The Ugly Wife is a Treasure at Home by Melissa Margaret Shneider, (Potomac, 9781612346946).

An essential expose of how romantic love and sexual freedom came to be considered revolutionary acts in Communist China under the rule of Mao.

Before thinking that 2014 was really a far more challenging year than you’d realized, you may want to know that this is the 37th year of presentations of The Diagram Prize For Oddest Book Title Of The Year.  Apparently, books people are capable of producing this sort of strangeness on an annual basis.
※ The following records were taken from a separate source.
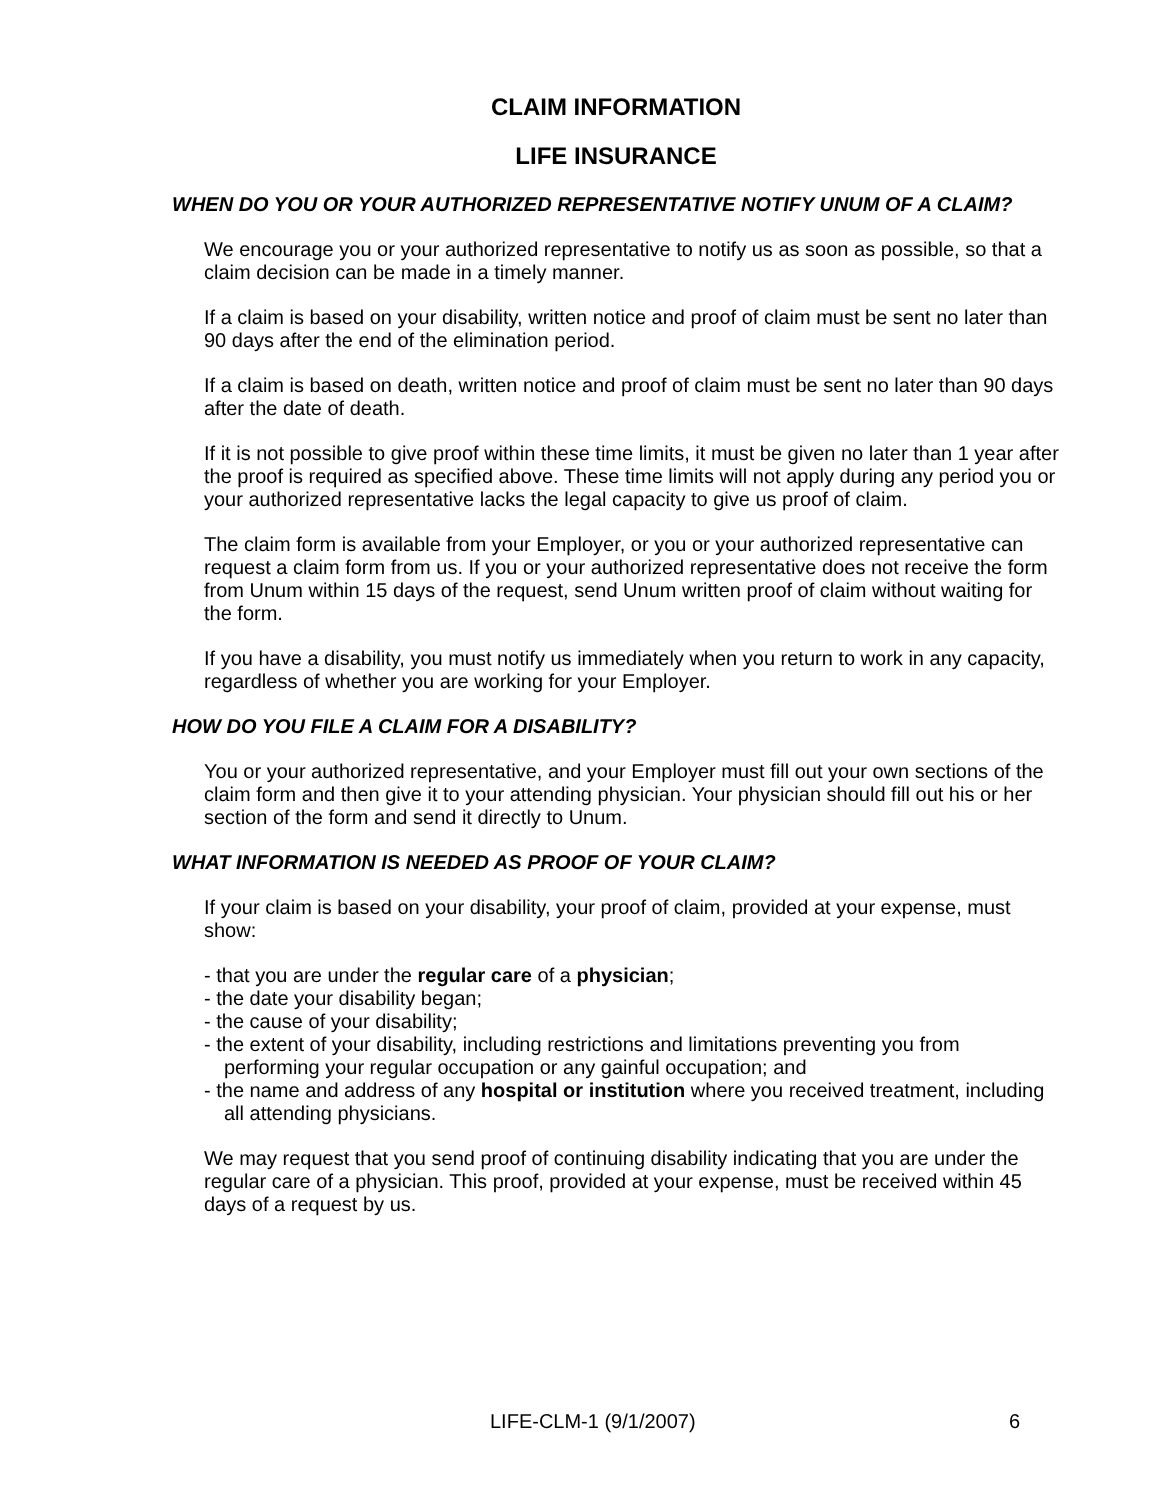CLAIM INFORMATION
LIFE INSURANCE
WHEN DO YOU OR YOUR AUTHORIZED REPRESENTATIVE NOTIFY UNUM OF A CLAIM?
We encourage you or your authorized representative to notify us as soon as possible, so that a claim decision can be made in a timely manner.
If a claim is based on your disability, written notice and proof of claim must be sent no later than 90 days after the end of the elimination period.
If a claim is based on death, written notice and proof of claim must be sent no later than 90 days after the date of death.
If it is not possible to give proof within these time limits, it must be given no later than 1 year after the proof is required as specified above. These time limits will not apply during any period you or your authorized representative lacks the legal capacity to give us proof of claim.
The claim form is available from your Employer, or you or your authorized representative can request a claim form from us. If you or your authorized representative does not receive the form from Unum within 15 days of the request, send Unum written proof of claim without waiting for the form.
If you have a disability, you must notify us immediately when you return to work in any capacity, regardless of whether you are working for your Employer.
HOW DO YOU FILE A CLAIM FOR A DISABILITY?
You or your authorized representative, and your Employer must fill out your own sections of the claim form and then give it to your attending physician. Your physician should fill out his or her section of the form and send it directly to Unum.
WHAT INFORMATION IS NEEDED AS PROOF OF YOUR CLAIM?
If your claim is based on your disability, your proof of claim, provided at your expense, must show:
- that you are under the regular care of a physician;
- the date your disability began;
- the cause of your disability;
- the extent of your disability, including restrictions and limitations preventing you from performing your regular occupation or any gainful occupation; and
- the name and address of any hospital or institution where you received treatment, including all attending physicians.
We may request that you send proof of continuing disability indicating that you are under the regular care of a physician. This proof, provided at your expense, must be received within 45 days of a request by us.
LIFE-CLM-1 (9/1/2007) 6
No wonder they keep congratulating each other on how creative they are.

The name “Diagram Prize” comes from the Diagram Group, a real company based in London.  As Tivnan tells it, the Diagram Group’s Trevor Bounford and Bruce Robertson in 1978 found themselves so bored at the Frankfurt Book Fair that they devised this annual odd-title prize.

The first award was presnted in 1982 for the title Proceedings of the Second International Workshop on Nude Mice.

I know we’re all sorry we missed that one.

Still Avoiding Huge Ships

Easily one of the most memorable winners of past years is the 1992 Diagram Prize recipient, How To Avoid Huge Ships. Now out of print, this title, by Capt. John W. Trimmer, can be had from Amazon.com third-party sellers for $64.89 used, $126.08 new. Oddity pays.

In his commentary on this year’s award, Tivnan — who writes like someone bitten by a Man Booker Prize laureate — tells us in his prepared statement:

The past year has been a bumper one for the peculiar, especially in the areas of relationships and science.

Nature’s Nether Regions is a long-overdue look at the genitals of the birds and bees (and everything in between), while Where Do Camels Belong? is the existential question that has plagued philosophers for centuries.

Along with its real-life applications for those who have loved and lost in the Wiccan community, Divorcing a Real Witch could also serve as a guidebook for Harry Potter fan-fiction writers who are focusing on the statistically inevitable end of the marriage of Hermione Granger and Ron Weasley.

The Ugly Wife is a Treasure at Home, meanwhile, is a sentiment which will perhaps resonate with many readers—if they travelled back to the 1950s.”

And yes — independent authors, who frequently complain that is that awards programs don’t recognize self-published work, will be happy — maybe — to learn that The Diagram Prize is an equal-opportunity mortification: odd self-published titles are welcomed.

The author of the title chosen as the absolute oddest of the year gets nothing, as it turns out.

“But,” says Tivnan, “a ‘passable bottle of claret’ is traditionally given to the person who nominates the winning entry.”